Segment Open

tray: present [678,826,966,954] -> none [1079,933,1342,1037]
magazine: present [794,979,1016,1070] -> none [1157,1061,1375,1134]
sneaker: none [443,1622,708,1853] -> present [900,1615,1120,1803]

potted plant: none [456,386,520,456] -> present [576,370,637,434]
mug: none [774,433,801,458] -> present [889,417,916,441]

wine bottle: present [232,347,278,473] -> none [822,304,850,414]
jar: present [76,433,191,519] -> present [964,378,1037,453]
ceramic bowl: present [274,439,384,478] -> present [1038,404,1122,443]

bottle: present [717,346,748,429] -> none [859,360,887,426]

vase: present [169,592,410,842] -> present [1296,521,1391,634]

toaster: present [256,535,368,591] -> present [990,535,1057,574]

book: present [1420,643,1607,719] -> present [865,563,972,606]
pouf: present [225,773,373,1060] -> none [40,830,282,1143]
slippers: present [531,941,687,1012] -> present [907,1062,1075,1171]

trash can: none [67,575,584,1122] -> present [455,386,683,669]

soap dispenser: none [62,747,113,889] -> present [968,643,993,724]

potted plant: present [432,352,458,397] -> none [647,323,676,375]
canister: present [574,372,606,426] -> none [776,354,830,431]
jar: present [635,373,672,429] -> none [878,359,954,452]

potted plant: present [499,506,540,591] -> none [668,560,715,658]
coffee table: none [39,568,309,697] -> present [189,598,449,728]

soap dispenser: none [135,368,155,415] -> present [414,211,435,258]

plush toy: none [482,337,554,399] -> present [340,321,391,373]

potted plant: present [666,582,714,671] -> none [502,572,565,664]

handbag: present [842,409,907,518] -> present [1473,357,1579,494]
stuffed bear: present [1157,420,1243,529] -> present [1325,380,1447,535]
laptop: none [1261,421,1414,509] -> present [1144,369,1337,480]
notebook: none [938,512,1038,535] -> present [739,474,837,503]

Segment Closed

EXERCISE GOAL: Wherever the string "plant" appears in a line above, copy that line.

FINAL ANSWER:
potted plant: none [456,386,520,456] -> present [576,370,637,434]
potted plant: present [432,352,458,397] -> none [647,323,676,375]
potted plant: present [499,506,540,591] -> none [668,560,715,658]
potted plant: present [666,582,714,671] -> none [502,572,565,664]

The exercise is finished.